El fondo de casa es muy pequeño: diez por diez de pasto, tres arbolitos que forzadamente incluimos, casi como una expresión anhelante de otro paisaje.
Siempre advertimos, en los años que estamos en esta casa, los ruidos del tránsito de la avenida que pasa a unos treinta metros. Pero a los buhos no. Permanecían escondidos. Creo mas bien que nosotros estábamos distraídos a su presencia, escondidos de algún modo.
Una mañana me lo señaló Gabriela y descubrí la melodía de su canto. Había escuchado muchas veces ese silbidito casi de vendedor ambulante, pero no lo había asociado nunca a un animalito que siempre admiré. Enseño filosofía, y la lechuza es casi su logotipo. Los ojos muy abiertos y atentos y el increíble radio de giro de sus cabezas son toda una metáfora de la apertura y la curiosidad de los buscadores de saber. Sin embargo, no haber advertido las lechuzitas del jardín de casa, mostraban otra forma mas de distracción. Cuando advertimos la noticia de su presencia, comenzamos a cruzar las miradas con los búhos. A diferencia de los horneros, los zorzales, las calandrias, los gorriones y los carpinteros que siempre hemos mirado en el jardín, las lechucitas nos miran a nosotros fijamente, casi a punto de dialogar.
A cuatro metros de la casa hay un jacarandá que este verano dio sus primeras flores. Las habíamos esperado muchos años. El árbol lo hizo nacer Gabriela, abriendo un cascarón de una semilla. Había intentado otras veces y no habían prosperado. Éste respondió a la invitación de sus manos y del agua, y hoy tiene unos cinco metros de alto, y flores y semillas. Lo amamos, como un reflejo mas de eso que somos. Sus ramas flexibles, su color verde claro y vital y ahora ese violeta de sus flores me hablan de ella, de sus manos y del agua.

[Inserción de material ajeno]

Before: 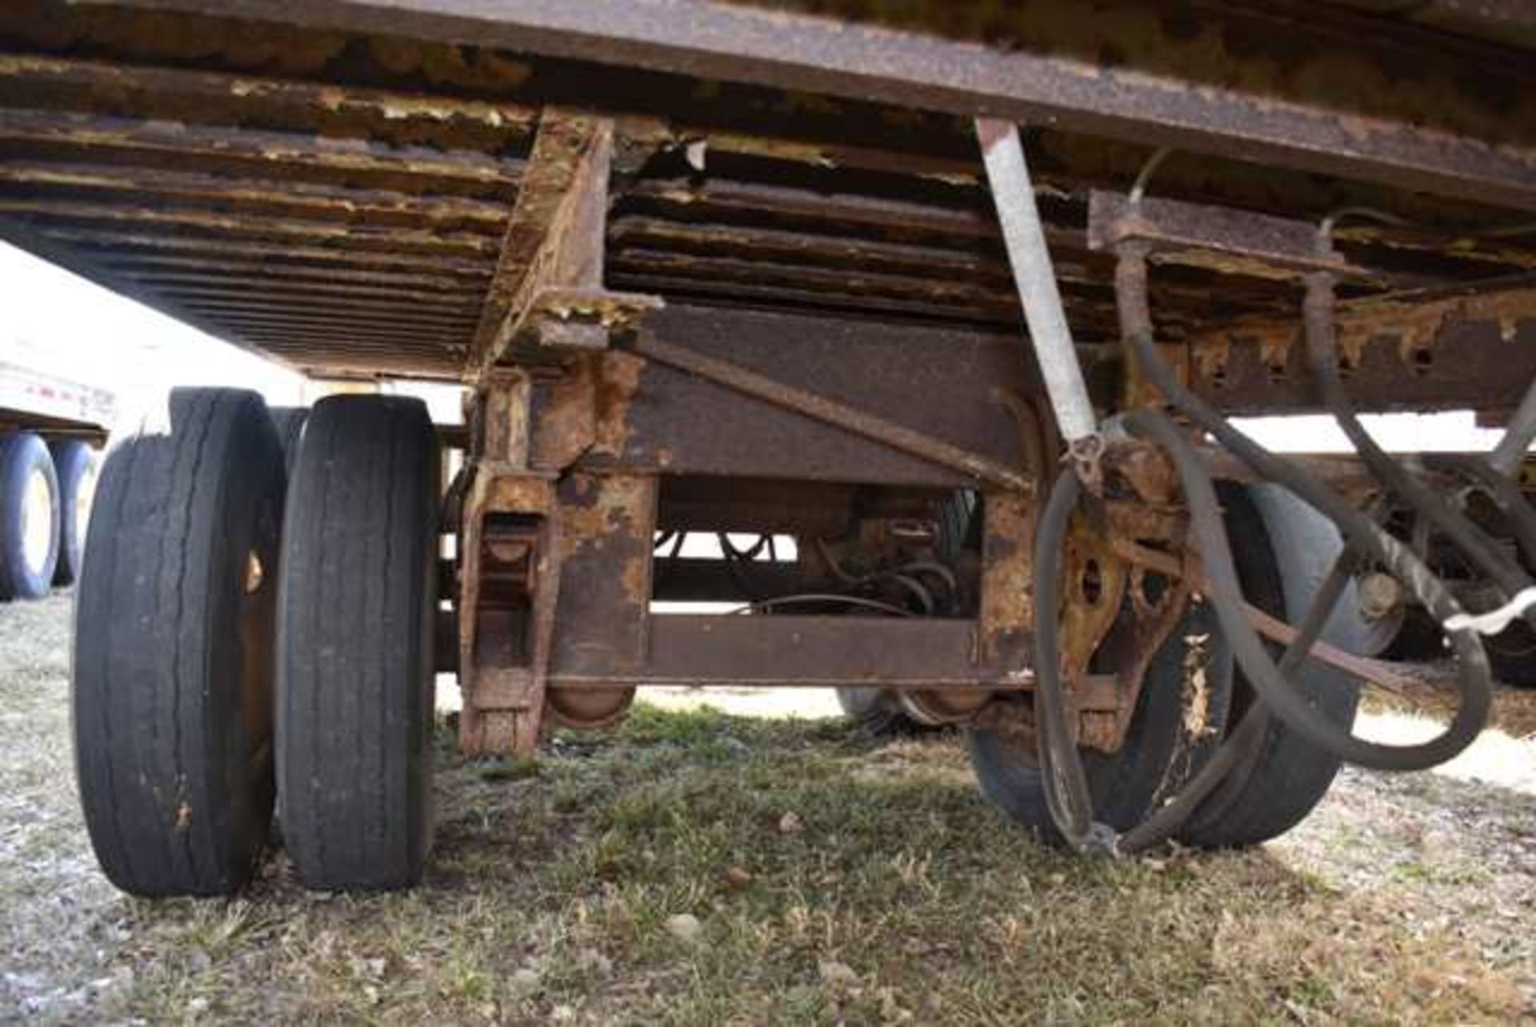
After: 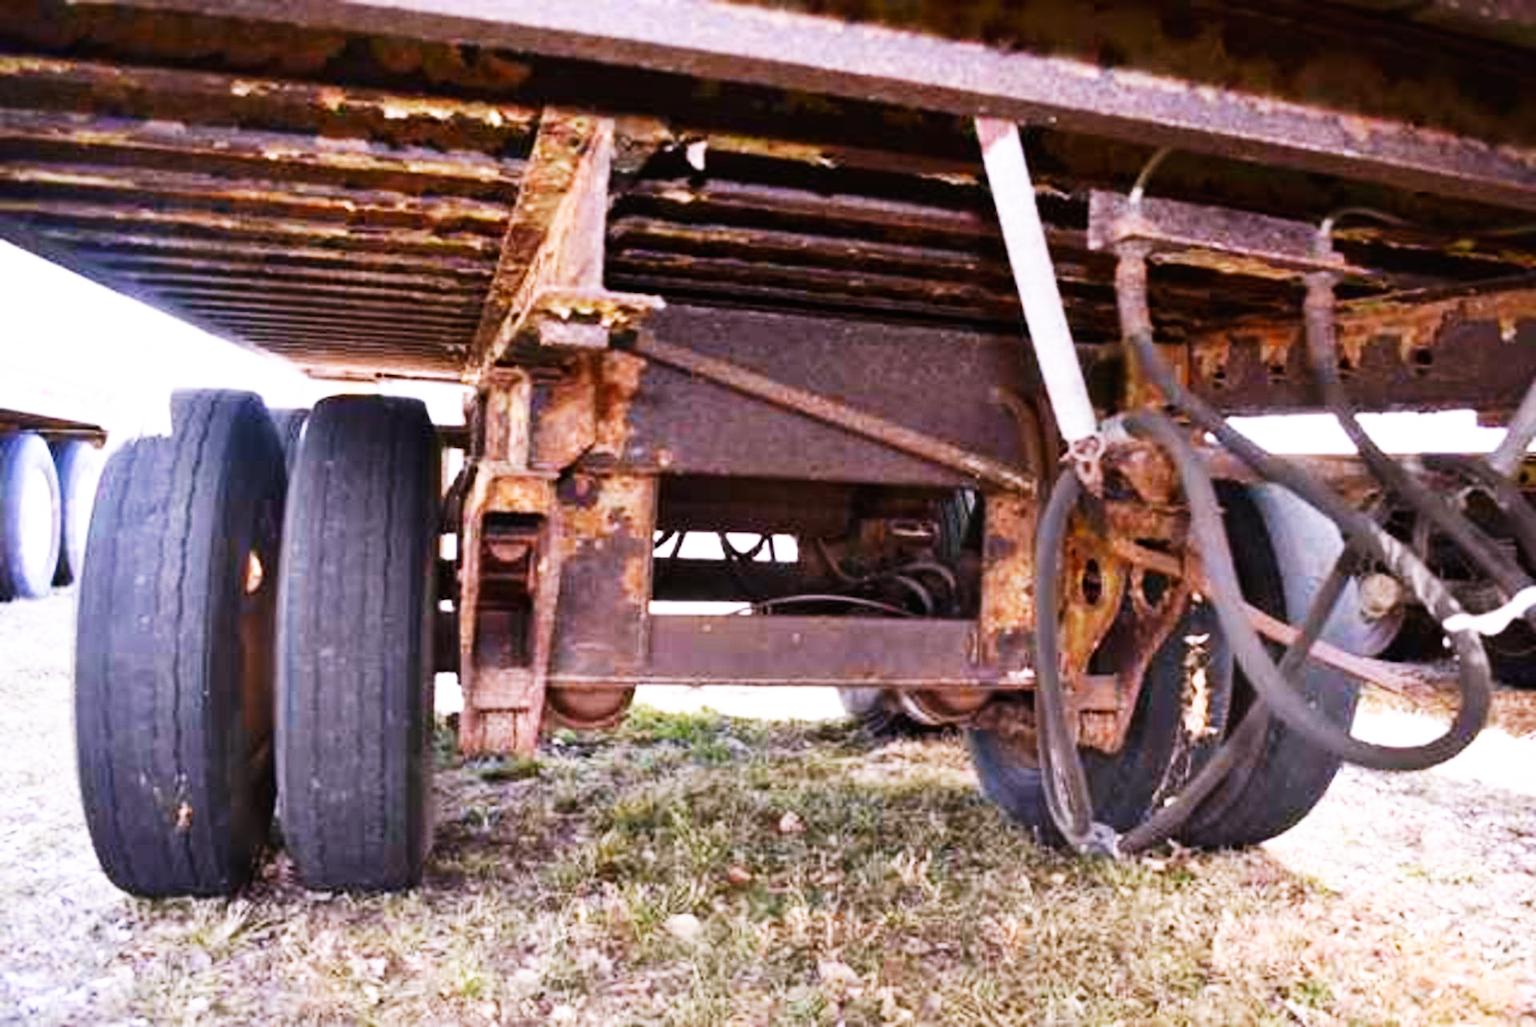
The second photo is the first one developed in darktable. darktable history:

De tanto hablar a las lechucitas, han comenzado a acortar distancias con nosotros. Tomando mate una mañana de este agobiante verano, vimos a una de ellas parada en el jacarandá que cantando nos miró un buen rato. Siempre es posible estar mas atento a las presencias que comparten nuestro andar: al pan, al calor del sol, al viento entre las hojas, al brote de las semillas, a las estrellas, a los hijos, a los amigos y a la suavidad de las manos y el agua.